In this study, a thermally activated persulfate oxidation process was investigated to treat aqueous methylene blue (MB) dye. Effects of temperature (55–80 °C), initial pH (2.3–9.3), and potassium persulfate concentration (500–2000 (mg/L)) on MB color removal were examined. Results showed that acidic and neutral pH values were more favorable for MB oxidation than basic pH values. Based on experimental results, increasing the temperature from 55 to 80 (°C), and oxidant dose from 500 to 2000 (mg/L) enhanced the color removal efficiency (CR%) from 36% to 99.5% and from 55% to 98%, respectively. Kinetic study indicated that MB dye removal was a pseudo first-order reaction with respect to the various concentrations of MB and persulfate. Activation energy for the hot persulfate oxidation of MB was obtained as 112.3 (kJ/mol).
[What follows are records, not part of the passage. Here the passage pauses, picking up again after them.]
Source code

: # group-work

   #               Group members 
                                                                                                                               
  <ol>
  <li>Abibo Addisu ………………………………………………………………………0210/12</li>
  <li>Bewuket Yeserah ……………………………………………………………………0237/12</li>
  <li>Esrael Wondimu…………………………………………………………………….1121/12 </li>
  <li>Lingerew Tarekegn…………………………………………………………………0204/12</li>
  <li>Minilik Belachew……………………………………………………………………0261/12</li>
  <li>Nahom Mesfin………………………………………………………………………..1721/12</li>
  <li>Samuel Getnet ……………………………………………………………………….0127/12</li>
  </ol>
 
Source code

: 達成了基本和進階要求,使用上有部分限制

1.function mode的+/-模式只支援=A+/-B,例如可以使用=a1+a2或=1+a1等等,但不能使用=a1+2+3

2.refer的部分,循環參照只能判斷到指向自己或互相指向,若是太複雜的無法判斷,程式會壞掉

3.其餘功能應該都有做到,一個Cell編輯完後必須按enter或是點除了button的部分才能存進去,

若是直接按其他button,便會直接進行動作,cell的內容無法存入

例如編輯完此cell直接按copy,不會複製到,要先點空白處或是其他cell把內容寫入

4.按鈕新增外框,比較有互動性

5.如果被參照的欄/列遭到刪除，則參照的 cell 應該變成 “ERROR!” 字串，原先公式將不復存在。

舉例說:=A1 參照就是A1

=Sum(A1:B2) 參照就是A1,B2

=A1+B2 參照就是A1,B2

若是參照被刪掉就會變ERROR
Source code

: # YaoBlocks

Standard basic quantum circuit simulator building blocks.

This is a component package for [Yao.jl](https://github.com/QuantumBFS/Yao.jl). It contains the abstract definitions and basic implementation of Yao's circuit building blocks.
To analyze the experimental data, an experimental design was applied by considering four operating parameters, including initial dye concentration, oxidant dosage, temperature and reaction time as input variables. A model was proposed for the statistical analysis of color removal prediction. Model predictions were found to be in good agreement (R2 = 0.96, adjusted R2 = 95.6%) with experimental data.